For me this year, this political aspect of remembrance focused upon Roger Williams who was one of the most astute architects of the American system of liberty and equality. During the days surrounding the holiday, I came across an extended review of John M. Barry’s new biography: Roger Williams and the Creation of the American Soul: Church, State, and the Birth of Liberty.

“Anyone who reads this book,” reviewer John Fea writes, “will need to come to grips with the fact that it is Williams, not [John] Winthrop, who best represents the historical roots of the religious liberties that citizens of the United States enjoy today.” (This review, with the title “The original separationist,” appears in Christian Century, November 14, 2012, pp. 36-37.)

My second encounter with Williams over the Thanksgiving weekend was in a book entitled Liberty of Conscience: In Defense of America’s Tradition of Religious Equality (Basic Books, 2008).  Its author is Martha C. Nussbaum, a philosopher who “holds appointments in the Philosophy Department, Law School, and Divinity School at the University of Chicago, is co-chair of the university’s Human Rights Program, and…is the author of thirteen previous books” (from the book jacket).

Nussbaum is a vigorous defender of the central pillars of the American tradition, which she describes as freedom and equality. It is clear to her that this way of setting up national life is unique in the world and that it is “a tradition under threat.”

Early in the book, Nussbaum devotes an entire chapter (entitled “Living Together: The Roots of Respect”) to Roger Williams, a Puritan intellectual who came to the Massachusetts Bay Colony in 1630, but five years later fled because his opposition to the established order was likely to lead to his arrest.

He established a new community in Providence, Rhode Island, in which he used his distinctive principles to establish a colony noted for its receptive attitude toward people of widely varying ideas and practices. From this secure position, he maintained a vigorous literary debate with Boston leaders, especially John Cotton, pastor of the First Church Boston.

The mood and style of the debate is indicated in the titles of the treatises they produced during this controversy. Williams: The Bloudy Tenent of Persecution (1644) and The Bloudy Tenent Yet More Bloudy (1652); Cotton:The Bloudy Tenent washed and made white in the bloud of the Lamb (1647).

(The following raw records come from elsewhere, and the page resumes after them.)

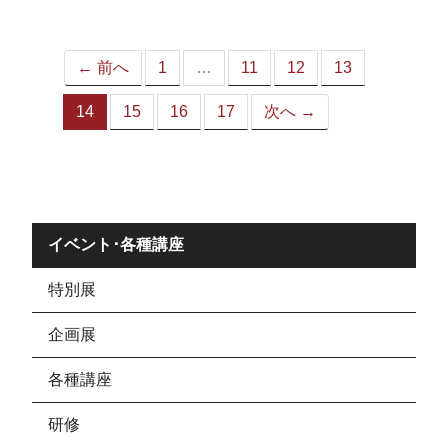
ジ）
← 前へ
1
…
11
12
13
14
15
16
17
次へ →
（こ
の
ペ
ー
ジ）
イベント･各種講座
特別展
企画展
各種講座
研修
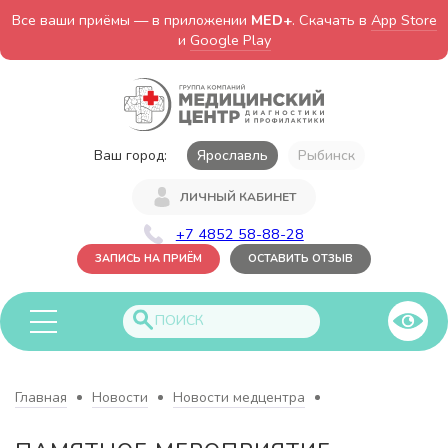
Все ваши приёмы — в приложении
MED+
. Скачать в
App Store
и
Google Play
Ваш город:
Ярославль
Рыбинск
ЛИЧНЫЙ КАБИНЕТ
+7 4852 58-88-28
ЗАПИСЬ НА ПРИЁМ
ОСТАВИТЬ ОТЗЫВ
Главная
Новости
Новости медцентра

Nussbaum begins this chapter with a quotation from The Bloudy Tenent:

“Sixthly, it is the will and command of God that (since the coming of his Sonne the Lord Jesus) a permission of the most paganish, Jewish, Turkish, or antichristian consciences and worships, bee granted to all men in all Nations and Countries” (p. 34).

What stands out in her treatment of Williams, however, is not the colorful language, but instead the extent to which this lonely figure anticipated better known political philosophers and leaders in later generations. His writings during the 1640s “anticipate [John] Locke’s 1689 A Letter Concerning Toleration in every respect” (p. 41).

“It is not implausible,” she writes, “to compare his core ideas to those that will animate the philosophy of Immanuel Kant a century later” (p. 56). The “ideas of fairness and respect” as Williams presents them “continue to be central to the best work in recent political philosophy in the Western tradition,” and here Nussbaum cites John Rawls’s books A Theory of Justice and Political Liberalism (p. 57).

When I read the Williams-Cotton Bloudy Tenent debate half a century ago, I was paying attention to other issues and overlooked the importance of Williams’s ideas about liberty and equality. While it is unlikely that I will reread these “logic-chopping” treatises, I do plan to continue reading Nussbaum’s book and then move to other expositions of Williams’s life and thought. My remembrance of Thanksgiving will carry me well into the new year!